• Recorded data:
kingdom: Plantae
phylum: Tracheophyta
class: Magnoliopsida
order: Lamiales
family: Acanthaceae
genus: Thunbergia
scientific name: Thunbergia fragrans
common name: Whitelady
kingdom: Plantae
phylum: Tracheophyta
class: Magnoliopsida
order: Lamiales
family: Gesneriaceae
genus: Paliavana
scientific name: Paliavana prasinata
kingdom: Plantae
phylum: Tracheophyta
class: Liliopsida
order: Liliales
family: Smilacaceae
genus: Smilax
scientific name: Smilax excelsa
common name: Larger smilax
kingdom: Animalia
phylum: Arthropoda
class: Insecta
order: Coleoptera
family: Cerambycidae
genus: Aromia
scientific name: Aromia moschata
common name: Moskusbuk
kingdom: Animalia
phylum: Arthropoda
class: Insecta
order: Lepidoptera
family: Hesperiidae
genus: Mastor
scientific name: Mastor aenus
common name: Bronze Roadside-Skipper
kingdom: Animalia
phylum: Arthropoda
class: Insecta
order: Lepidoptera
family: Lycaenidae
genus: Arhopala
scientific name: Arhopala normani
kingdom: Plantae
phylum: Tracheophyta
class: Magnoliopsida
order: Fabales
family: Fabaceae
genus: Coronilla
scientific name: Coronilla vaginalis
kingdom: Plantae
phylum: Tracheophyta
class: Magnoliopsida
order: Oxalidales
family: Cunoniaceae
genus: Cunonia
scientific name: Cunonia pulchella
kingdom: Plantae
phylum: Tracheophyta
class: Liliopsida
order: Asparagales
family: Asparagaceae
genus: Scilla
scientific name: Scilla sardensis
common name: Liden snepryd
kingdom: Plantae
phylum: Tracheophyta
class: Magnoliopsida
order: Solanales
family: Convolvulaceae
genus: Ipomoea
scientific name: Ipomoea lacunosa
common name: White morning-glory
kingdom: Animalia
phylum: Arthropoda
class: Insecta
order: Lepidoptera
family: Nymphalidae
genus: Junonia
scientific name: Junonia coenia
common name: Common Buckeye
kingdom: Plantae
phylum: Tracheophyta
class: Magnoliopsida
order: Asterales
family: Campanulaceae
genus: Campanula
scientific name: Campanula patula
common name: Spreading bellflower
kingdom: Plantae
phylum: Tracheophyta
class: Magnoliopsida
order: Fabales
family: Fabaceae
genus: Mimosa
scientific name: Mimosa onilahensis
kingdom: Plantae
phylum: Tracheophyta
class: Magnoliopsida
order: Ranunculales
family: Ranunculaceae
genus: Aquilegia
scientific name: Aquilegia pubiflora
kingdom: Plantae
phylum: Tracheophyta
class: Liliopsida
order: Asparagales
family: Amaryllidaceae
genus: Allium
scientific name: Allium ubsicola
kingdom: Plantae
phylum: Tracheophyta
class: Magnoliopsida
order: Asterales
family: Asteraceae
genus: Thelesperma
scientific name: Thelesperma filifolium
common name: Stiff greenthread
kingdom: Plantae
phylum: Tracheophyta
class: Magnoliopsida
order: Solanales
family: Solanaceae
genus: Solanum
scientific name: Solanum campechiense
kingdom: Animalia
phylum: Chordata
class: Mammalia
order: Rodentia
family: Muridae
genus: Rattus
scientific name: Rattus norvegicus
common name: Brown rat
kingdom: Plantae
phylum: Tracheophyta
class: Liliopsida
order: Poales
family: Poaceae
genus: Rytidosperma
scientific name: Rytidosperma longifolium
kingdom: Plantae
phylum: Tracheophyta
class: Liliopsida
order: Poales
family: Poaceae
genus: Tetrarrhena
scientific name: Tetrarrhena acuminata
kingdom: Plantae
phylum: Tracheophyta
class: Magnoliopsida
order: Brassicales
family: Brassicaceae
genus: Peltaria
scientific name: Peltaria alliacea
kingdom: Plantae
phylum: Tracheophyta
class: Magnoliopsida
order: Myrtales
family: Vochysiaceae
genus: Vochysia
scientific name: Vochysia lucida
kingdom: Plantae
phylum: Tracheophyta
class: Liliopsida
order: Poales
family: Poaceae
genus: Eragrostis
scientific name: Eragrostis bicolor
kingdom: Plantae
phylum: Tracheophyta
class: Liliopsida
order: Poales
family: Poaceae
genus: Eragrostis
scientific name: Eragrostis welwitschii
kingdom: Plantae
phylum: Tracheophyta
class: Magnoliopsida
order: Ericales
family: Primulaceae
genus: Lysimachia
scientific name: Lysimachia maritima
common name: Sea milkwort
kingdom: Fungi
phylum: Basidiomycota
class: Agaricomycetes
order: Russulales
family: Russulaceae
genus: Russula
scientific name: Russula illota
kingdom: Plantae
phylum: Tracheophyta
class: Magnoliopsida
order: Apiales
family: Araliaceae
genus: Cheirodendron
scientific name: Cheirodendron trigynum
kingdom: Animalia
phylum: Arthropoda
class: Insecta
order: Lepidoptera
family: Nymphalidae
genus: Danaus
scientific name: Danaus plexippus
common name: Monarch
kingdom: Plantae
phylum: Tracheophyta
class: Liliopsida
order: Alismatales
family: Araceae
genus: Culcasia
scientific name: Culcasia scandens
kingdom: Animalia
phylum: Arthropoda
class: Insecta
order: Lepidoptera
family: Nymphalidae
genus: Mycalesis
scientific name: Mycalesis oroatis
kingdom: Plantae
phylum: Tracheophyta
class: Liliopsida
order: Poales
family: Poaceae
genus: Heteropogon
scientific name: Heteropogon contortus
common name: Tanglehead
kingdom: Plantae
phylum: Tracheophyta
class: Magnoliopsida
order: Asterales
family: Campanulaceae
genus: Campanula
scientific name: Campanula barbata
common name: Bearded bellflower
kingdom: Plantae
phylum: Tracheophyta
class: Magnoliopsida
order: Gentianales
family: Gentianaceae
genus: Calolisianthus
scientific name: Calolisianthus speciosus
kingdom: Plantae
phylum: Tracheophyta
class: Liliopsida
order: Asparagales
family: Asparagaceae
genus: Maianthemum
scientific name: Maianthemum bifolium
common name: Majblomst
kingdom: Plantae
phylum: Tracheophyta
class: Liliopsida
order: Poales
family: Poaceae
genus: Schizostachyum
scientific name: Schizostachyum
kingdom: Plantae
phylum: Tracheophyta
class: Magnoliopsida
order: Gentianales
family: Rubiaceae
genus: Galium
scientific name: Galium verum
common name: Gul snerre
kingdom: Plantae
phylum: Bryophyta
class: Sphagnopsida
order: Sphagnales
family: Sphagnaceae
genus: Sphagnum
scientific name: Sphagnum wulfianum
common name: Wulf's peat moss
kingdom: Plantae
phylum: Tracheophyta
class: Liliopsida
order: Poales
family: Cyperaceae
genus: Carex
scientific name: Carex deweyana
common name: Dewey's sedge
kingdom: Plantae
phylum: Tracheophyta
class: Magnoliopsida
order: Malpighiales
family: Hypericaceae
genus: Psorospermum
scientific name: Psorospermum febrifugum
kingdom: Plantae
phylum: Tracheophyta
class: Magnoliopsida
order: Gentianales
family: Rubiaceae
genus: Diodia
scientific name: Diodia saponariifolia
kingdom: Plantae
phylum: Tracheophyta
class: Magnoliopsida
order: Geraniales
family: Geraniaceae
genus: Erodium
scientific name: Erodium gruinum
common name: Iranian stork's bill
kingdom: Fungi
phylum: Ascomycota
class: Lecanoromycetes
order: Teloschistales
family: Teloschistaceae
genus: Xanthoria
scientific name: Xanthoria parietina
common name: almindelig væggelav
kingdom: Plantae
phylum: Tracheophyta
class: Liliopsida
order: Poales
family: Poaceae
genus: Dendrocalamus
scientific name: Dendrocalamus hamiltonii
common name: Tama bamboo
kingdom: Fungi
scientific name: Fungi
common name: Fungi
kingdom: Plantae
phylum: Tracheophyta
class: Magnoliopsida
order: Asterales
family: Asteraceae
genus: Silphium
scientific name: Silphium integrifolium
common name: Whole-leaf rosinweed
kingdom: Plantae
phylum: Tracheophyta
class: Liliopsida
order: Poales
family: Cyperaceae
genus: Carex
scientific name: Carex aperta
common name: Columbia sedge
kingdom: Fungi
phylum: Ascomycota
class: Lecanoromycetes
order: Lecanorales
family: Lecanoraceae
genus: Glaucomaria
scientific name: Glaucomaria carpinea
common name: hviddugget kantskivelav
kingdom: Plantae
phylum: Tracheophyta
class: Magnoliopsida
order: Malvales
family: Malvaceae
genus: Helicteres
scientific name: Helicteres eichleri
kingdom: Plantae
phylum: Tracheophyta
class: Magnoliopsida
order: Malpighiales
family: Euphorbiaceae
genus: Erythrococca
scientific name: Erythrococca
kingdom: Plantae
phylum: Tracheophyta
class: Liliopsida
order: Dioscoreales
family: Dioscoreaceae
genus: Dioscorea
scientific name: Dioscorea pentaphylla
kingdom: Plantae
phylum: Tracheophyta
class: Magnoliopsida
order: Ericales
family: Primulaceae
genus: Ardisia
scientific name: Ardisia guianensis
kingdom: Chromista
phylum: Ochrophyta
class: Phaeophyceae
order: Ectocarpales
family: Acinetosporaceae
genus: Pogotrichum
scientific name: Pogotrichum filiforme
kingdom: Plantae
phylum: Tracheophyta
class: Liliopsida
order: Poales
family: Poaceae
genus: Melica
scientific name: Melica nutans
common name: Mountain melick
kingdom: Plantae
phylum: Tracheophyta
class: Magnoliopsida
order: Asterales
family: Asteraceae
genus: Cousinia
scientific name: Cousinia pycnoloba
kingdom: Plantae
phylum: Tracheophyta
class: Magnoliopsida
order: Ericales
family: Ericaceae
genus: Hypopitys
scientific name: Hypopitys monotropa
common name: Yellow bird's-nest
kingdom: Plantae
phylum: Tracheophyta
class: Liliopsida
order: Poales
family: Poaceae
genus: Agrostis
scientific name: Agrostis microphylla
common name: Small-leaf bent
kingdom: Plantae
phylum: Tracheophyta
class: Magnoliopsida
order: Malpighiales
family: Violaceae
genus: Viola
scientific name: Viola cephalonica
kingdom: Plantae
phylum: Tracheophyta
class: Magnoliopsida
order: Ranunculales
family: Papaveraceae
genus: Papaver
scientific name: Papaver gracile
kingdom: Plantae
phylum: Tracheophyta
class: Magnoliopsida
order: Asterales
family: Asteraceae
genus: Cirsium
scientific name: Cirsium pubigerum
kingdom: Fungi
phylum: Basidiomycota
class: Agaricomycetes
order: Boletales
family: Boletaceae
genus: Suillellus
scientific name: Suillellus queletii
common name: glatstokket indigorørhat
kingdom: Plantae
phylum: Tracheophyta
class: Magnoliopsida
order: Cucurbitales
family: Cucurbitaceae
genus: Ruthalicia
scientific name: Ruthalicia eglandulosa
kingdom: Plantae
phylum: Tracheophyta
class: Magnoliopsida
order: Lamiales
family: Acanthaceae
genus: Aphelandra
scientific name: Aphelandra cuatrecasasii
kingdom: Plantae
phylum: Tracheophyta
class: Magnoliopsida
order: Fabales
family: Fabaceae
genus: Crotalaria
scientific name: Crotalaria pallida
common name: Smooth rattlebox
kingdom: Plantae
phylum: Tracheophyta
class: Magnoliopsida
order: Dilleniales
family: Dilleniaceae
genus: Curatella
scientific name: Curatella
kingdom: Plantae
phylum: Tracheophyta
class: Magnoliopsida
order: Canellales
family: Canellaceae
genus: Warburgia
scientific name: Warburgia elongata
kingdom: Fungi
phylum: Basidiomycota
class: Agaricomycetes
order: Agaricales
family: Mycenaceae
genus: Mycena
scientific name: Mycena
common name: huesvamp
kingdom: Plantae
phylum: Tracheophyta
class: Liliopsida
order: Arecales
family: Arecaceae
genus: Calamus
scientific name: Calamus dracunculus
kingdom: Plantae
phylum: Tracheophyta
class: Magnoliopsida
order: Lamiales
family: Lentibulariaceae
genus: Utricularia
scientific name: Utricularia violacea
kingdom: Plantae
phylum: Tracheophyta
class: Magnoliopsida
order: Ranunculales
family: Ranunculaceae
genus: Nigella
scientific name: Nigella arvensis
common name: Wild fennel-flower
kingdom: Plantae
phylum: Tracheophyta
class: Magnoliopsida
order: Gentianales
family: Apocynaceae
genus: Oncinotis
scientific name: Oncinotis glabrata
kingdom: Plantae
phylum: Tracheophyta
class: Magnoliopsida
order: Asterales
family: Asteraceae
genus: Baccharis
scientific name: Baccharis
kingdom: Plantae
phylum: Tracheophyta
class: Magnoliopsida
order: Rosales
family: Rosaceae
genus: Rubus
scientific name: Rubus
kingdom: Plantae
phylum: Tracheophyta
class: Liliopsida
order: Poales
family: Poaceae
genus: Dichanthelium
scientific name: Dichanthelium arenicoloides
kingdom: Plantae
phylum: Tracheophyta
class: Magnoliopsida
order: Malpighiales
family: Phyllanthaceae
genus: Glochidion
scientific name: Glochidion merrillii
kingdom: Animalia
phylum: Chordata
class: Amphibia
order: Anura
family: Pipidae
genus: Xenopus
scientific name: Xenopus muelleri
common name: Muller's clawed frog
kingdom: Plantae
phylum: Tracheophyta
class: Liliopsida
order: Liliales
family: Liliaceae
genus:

• Written request: Update the listing from the line holding "scientific name: Dichanthelium arenicoloides" through its end, both included, replacing every "phylum" with "division" and leaving everything else as it is.

• Expected answer:
scientific name: Dichanthelium arenicoloides
kingdom: Plantae
division: Tracheophyta
class: Magnoliopsida
order: Malpighiales
family: Phyllanthaceae
genus: Glochidion
scientific name: Glochidion merrillii
kingdom: Animalia
division: Chordata
class: Amphibia
order: Anura
family: Pipidae
genus: Xenopus
scientific name: Xenopus muelleri
common name: Muller's clawed frog
kingdom: Plantae
division: Tracheophyta
class: Liliopsida
order: Liliales
family: Liliaceae
genus:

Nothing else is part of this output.